Using a custom certificate authority

Background Info

When deploying a kops based Kubernetes cluster, kops will generate a certificate authority keypair for signing various certificates with. In some cases, you may want to provide your own CA keypair.

Another use case would be to use the CA keypair of another cluster if you are creating many short lived clusters and don’t want to create a unique CA for each one.

Building a cluster with a custom CA

The following procedure will allow you to override the CA when creating a cluster. For the sake of this example, you have two files ca.crt and ca.key.

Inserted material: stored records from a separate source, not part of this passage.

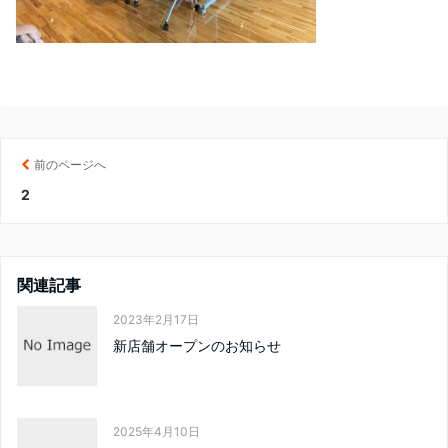
前のページへ
2
関連記事
2023年2月17日
新店舗オープンのお知らせ
2025年4月10日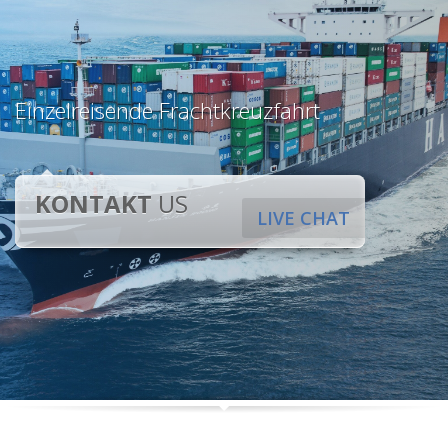
Einzelreisende Frachtkreuzfahrt
KONTAKT
US
LIVE CHAT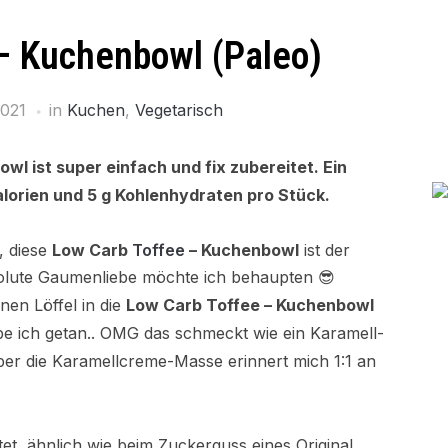
– Kuchenbowl (Paleo)
2021
in
Kuchen
,
Vegetarisch
wl ist super einfach und fix zubereitet. Ein
lorien und 5 g Kohlenhydraten pro Stück.
, diese
Low Carb
Toffee
– Kuchenbowl
ist der
olute Gaumenliebe möchte ich behaupten 😎
inen Löffel in die
Low Carb Toffee – Kuchenbowl
be ich getan.. OMG das schmeckt wie ein Karamell-
ber die Karamellcreme-Masse erinnert mich 1:1 an
tet, ähnlich wie beim Zuckerguss eines Original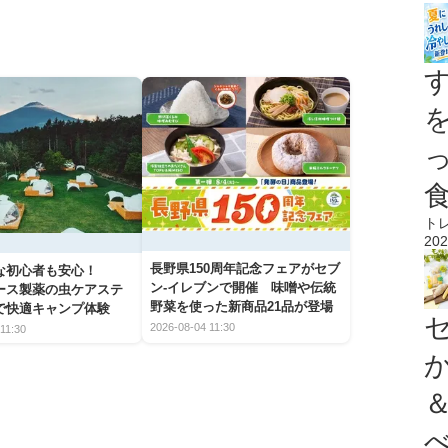
ト
202
長野県150周年記念フェアがセブ
な初心者も安心！
ン-イレブンで開催 味噌や伝統
アース製薬の虫ケアステ
野菜を使った新商品21品が登場
で快適キャンプ体験
2026-08-04 11:30
11:30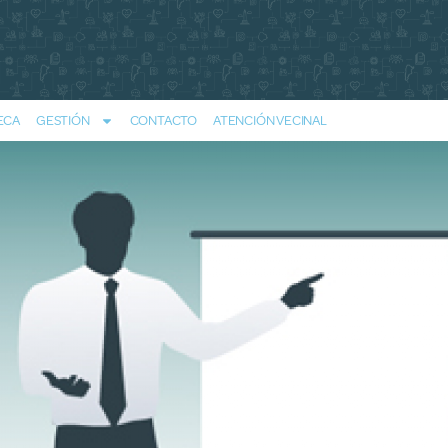
ECA
GESTIÓN
CONTACTO
ATENCIÓN VECINAL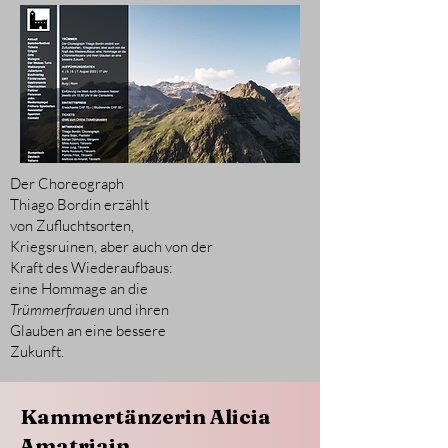
Der Choreograph
Thiago Bordin erzählt
von Zufluchtsorten,
Kriegsruinen, aber auch von der
Kraft des Wiederaufbaus:
eine Hommage an die
Trümmerfrauen
und ihren
Glauben an eine bessere
Zukunft.
Kammertänzerin Alicia
Amatriain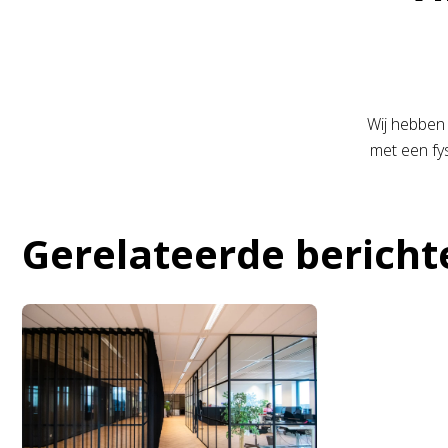
Wij hebben
met een fy
Gerelateerde bericht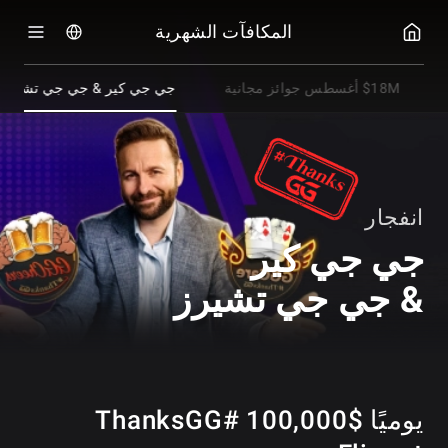
ي جي بوكر
المكافآت الشهرية
$18M أغسطس جوائز مجانية
جي جي كير & جي جي تشيز
انفجار
جي جي كير
& جي جي تشيرز
يوميًا $100,000 #ThanksGG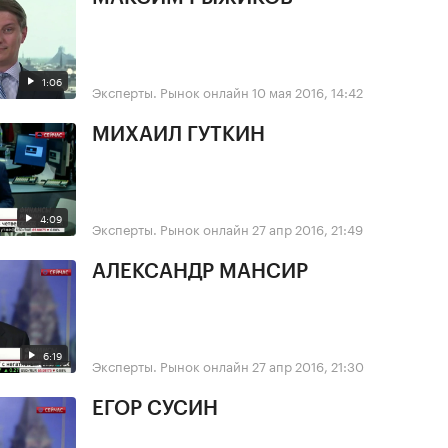
1:06
Эксперты. Рынок онлайн
10 мая 2016, 14:42
МИХАИЛ ГУТКИН
4:09
Эксперты. Рынок онлайн
27 апр 2016, 21:49
АЛЕКСАНДР МАНСИР
6:19
Эксперты. Рынок онлайн
27 апр 2016, 21:30
ЕГОР СУСИН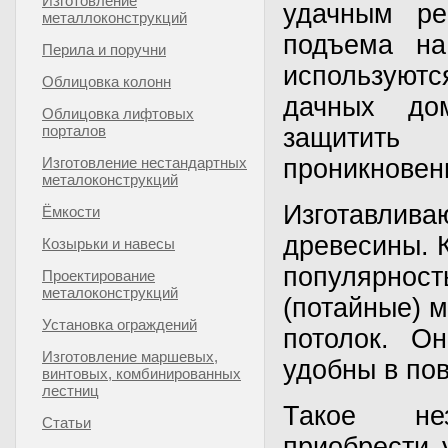
Изготовление
удачным ре
металлоконструкций
подъема на
Перила и поручни
используют
Облицовка колонн
дачных до
Облицовка лифтовых
порталов
защитить
Изготовление нестандартных
проникновен
металоконструкций
Изготавлив
Ёмкости
древесины. 
Козырьки и навесы
популярно
Проектирование
металоконструкций
(потайные) 
Установка ограждений
потолок. О
Изготовление маршевых,
удобны в по
винтовых, комбинированных
лестниц
Такое не
Статьи
приобрести 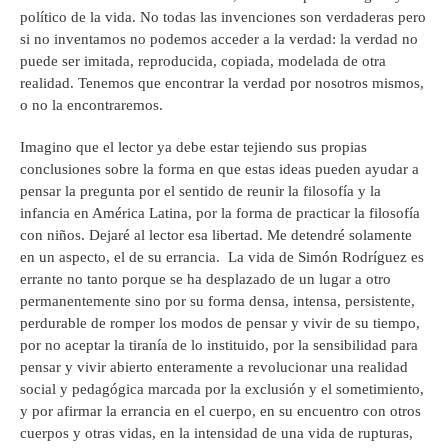
político de la vida. No todas las invenciones son verdaderas pero
si no inventamos no podemos acceder a la verdad: la verdad no
puede ser imitada, reproducida, copiada, modelada de otra
realidad. Tenemos que encontrar la verdad por nosotros mismos,
o no la encontraremos.
Imagino que el lector ya debe estar tejiendo sus propias
conclusiones sobre la forma en que estas ideas pueden ayudar a
pensar la pregunta por el sentido de reunir la filosofía y la
infancia en América Latina, por la forma de practicar la filosofía
con niños. Dejaré al lector esa libertad. Me detendré solamente
en un aspecto, el de su errancia. La vida de Simón Rodríguez es
errante no tanto porque se ha desplazado de un lugar a otro
permanentemente sino por su forma densa, intensa, persistente,
perdurable de romper los modos de pensar y vivir de su tiempo,
por no aceptar la tiranía de lo instituido, por la sensibilidad para
pensar y vivir abierto enteramente a revolucionar una realidad
social y pedagógica marcada por la exclusión y el sometimiento,
y por afirmar la errancia en el cuerpo, en su encuentro con otros
cuerpos y otras vidas, en la intensidad de una vida de rupturas,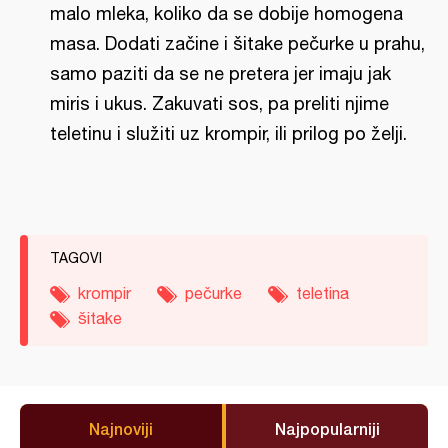
malo mleka, koliko da se dobije homogena
masa. Dodati začine i šitake pečurke u prahu,
samo paziti da se ne pretera jer imaju jak
miris i ukus. Zakuvati sos, pa preliti njime
teletinu i služiti uz krompir, ili prilog po želji.
TAGOVI
krompir
pečurke
teletina
šitake
Najnoviji
Najpopularniji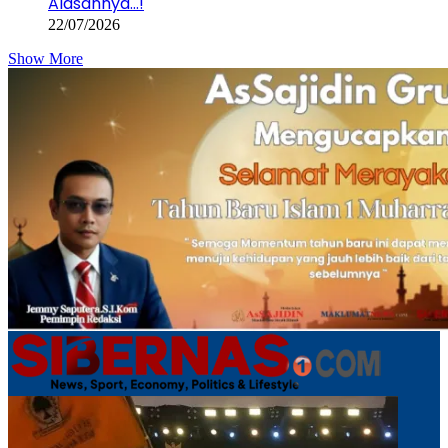
Alasannya…!
22/07/2026
Show More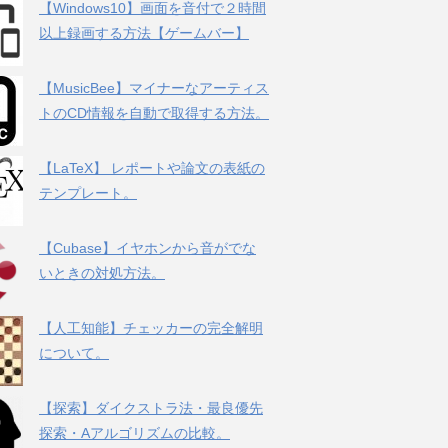
【Windows10】画面を音付で２時間
以上録画する方法【ゲームバー】
【MusicBee】マイナーなアーティス
トのCD情報を自動で取得する方法。
【LaTeX】 レポートや論文の表紙の
テンプレート。
【Cubase】イヤホンから音がでな
いときの対処方法。
【人工知能】チェッカーの完全解明
について。
【探索】ダイクストラ法・最良優先
探索・Aアルゴリズムの比較。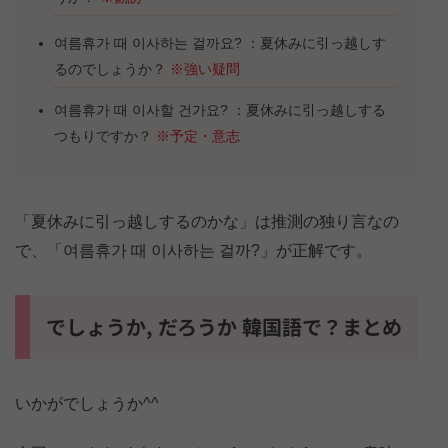
여름휴가 때 이사하는 걸까요? ：夏休みに引っ越しす
るのでしょうか？
※強い疑問
여름휴가 때 이사할 건가요? ：夏休みに引っ越しする
つもりですか？
※予定・意志
「夏休みに引っ越しするのかな」は推測の独り言なの
で、「여름휴가 때 이사하는 걸까?」が正解です。
でしょうか, だろうか 韓国語で？まとめ
いかがでしょうか^^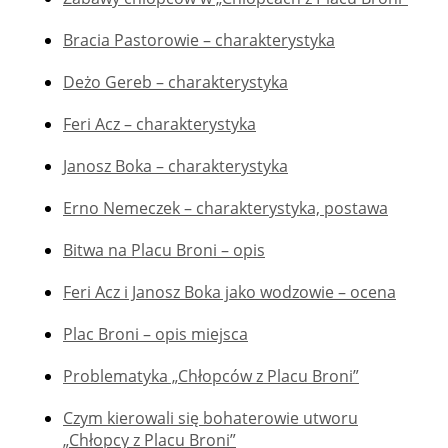
Bracia Pastorowie – charakterystyka
Deżo Gereb – charakterystyka
Feri Acz – charakterystyka
Janosz Boka – charakterystyka
Erno Nemeczek – charakterystyka, postawa
Bitwa na Placu Broni – opis
Feri Acz i Janosz Boka jako wodzowie – ocena
Plac Broni – opis miejsca
Problematyka „Chłopców z Placu Broni”
Czym kierowali się bohaterowie utworu
„Chłopcy z Placu Broni”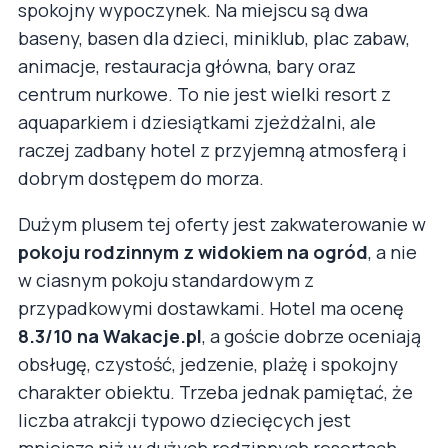
spokojny wypoczynek. Na miejscu są dwa
baseny, basen dla dzieci, miniklub, plac zabaw,
animacje, restauracja główna, bary oraz
centrum nurkowe. To nie jest wielki resort z
aquaparkiem i dziesiątkami zjeżdżalni, ale
raczej zadbany hotel z przyjemną atmosferą i
dobrym dostępem do morza.
Dużym plusem tej oferty jest zakwaterowanie w
pokoju rodzinnym z widokiem na ogród
, a nie
w ciasnym pokoju standardowym z
przypadkowymi dostawkami. Hotel ma ocenę
8.3/10 na Wakacje.pl
, a goście dobrze oceniają
obsługę, czystość, jedzenie, plażę i spokojny
charakter obiektu. Trzeba jednak pamiętać, że
liczba atrakcji typowo dziecięcych jest
mniejsza niż w dużych rodzinnych resortach.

cluster-name.com should be the cluster name you put in the cluster.yaml

  1. kops create -f cluster.yaml
  2. kops create secret ca --primary --cert ca.crt --key ca.key --name cluster-name.com
  3. kops update cluster --yes
  1. First we create the cluster folder structure in the statestore.
  2. Second, we create a Secret of type Keypair with the name ca and provide our own values.
  3. Lastly, we run kops update cluster --yes, which will generate all the certificates needed, referencing the Secret called ca we just defined (versus generating its own).

Using a previous kops cluster CA

In some cases you will want to create a cluster and use the CA generated in a previous kops cluster. To do so, you will need to copy the CA files from the state store, and then use them as values in the above procedure.